— Start Records provided —

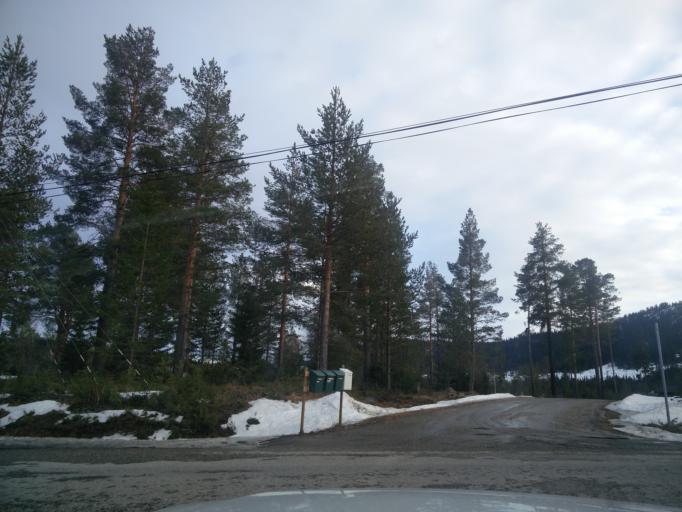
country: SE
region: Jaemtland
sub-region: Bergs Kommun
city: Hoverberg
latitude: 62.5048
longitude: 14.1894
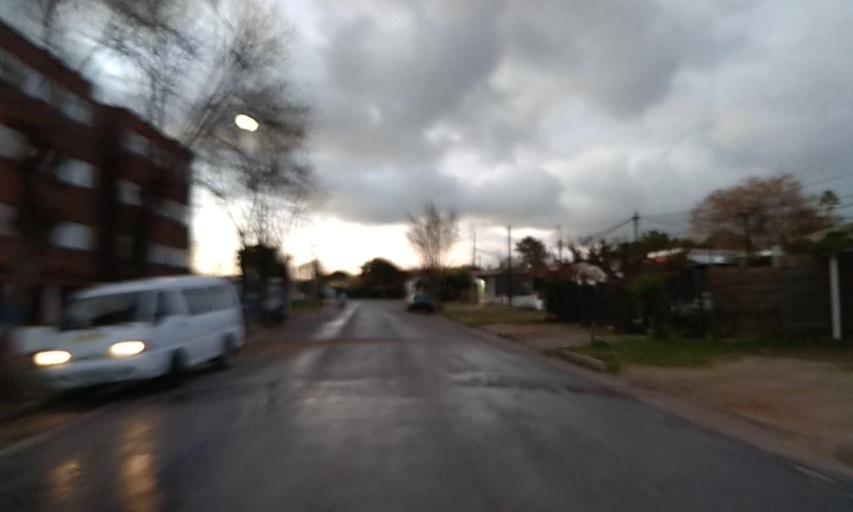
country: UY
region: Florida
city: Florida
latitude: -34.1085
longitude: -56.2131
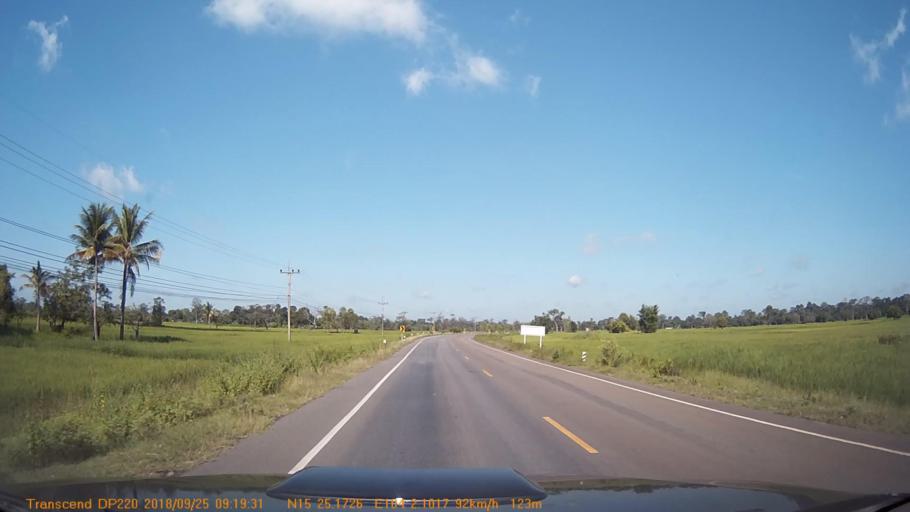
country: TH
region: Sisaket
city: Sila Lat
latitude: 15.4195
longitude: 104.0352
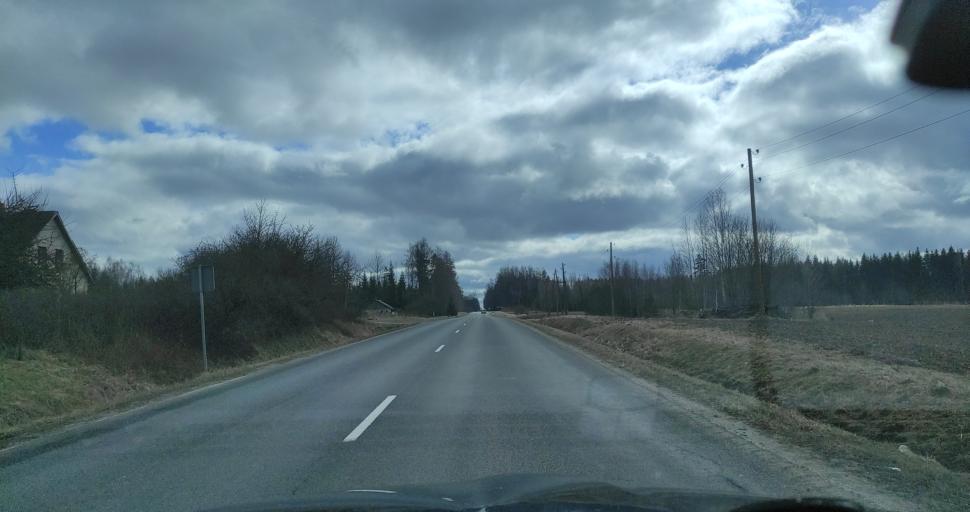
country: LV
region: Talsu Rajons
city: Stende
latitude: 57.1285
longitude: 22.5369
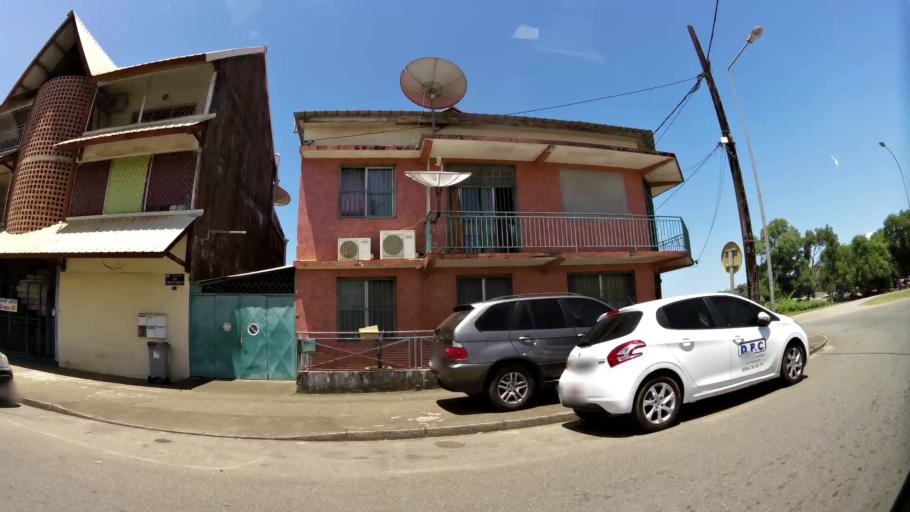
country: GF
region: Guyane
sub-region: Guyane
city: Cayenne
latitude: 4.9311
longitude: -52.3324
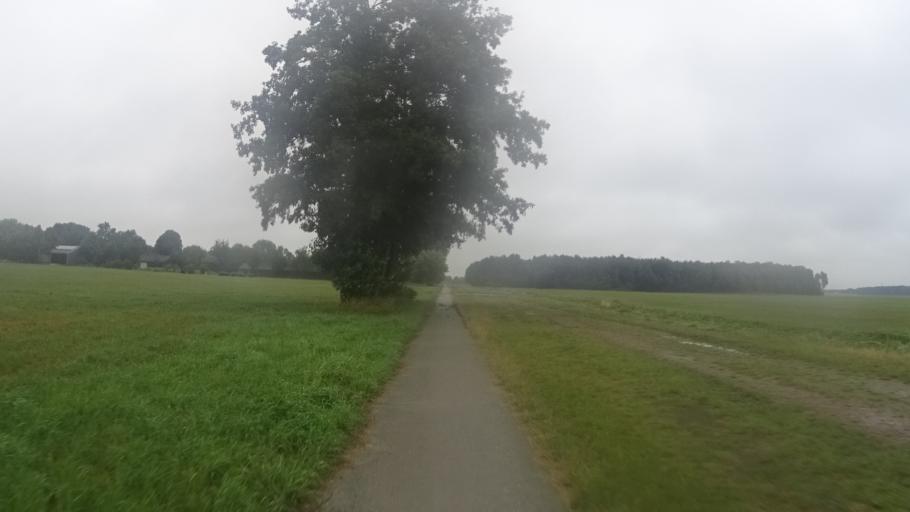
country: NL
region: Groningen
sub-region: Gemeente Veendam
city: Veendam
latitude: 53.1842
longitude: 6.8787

— End Records provided —

Required work —
Give the rows above as a two-column CSV with the headers "label" and "value". Make one line for each labeled entry in all six rows, put each field in double quotes with any line breaks replaced by spaces, and leave the pictures out.

The reply —
label,value
"country:","SE"
"region:","Jaemtland"
"sub-region:","Bergs Kommun"
"city:","Hoverberg"
"latitude:","62.5048"
"longitude:","14.1894"
"country:","UY"
"region:","Florida"
"city:","Florida"
"latitude:","-34.1085"
"longitude:","-56.2131"
"country:","TH"
"region:","Sisaket"
"city:","Sila Lat"
"latitude:","15.4195"
"longitude:","104.0352"
"country:","LV"
"region:","Talsu Rajons"
"city:","Stende"
"latitude:","57.1285"
"longitude:","22.5369"
"country:","GF"
"region:","Guyane"
"sub-region:","Guyane"
"city:","Cayenne"
"latitude:","4.9311"
"longitude:","-52.3324"
"country:","NL"
"region:","Groningen"
"sub-region:","Gemeente Veendam"
"city:","Veendam"
"latitude:","53.1842"
"longitude:","6.8787"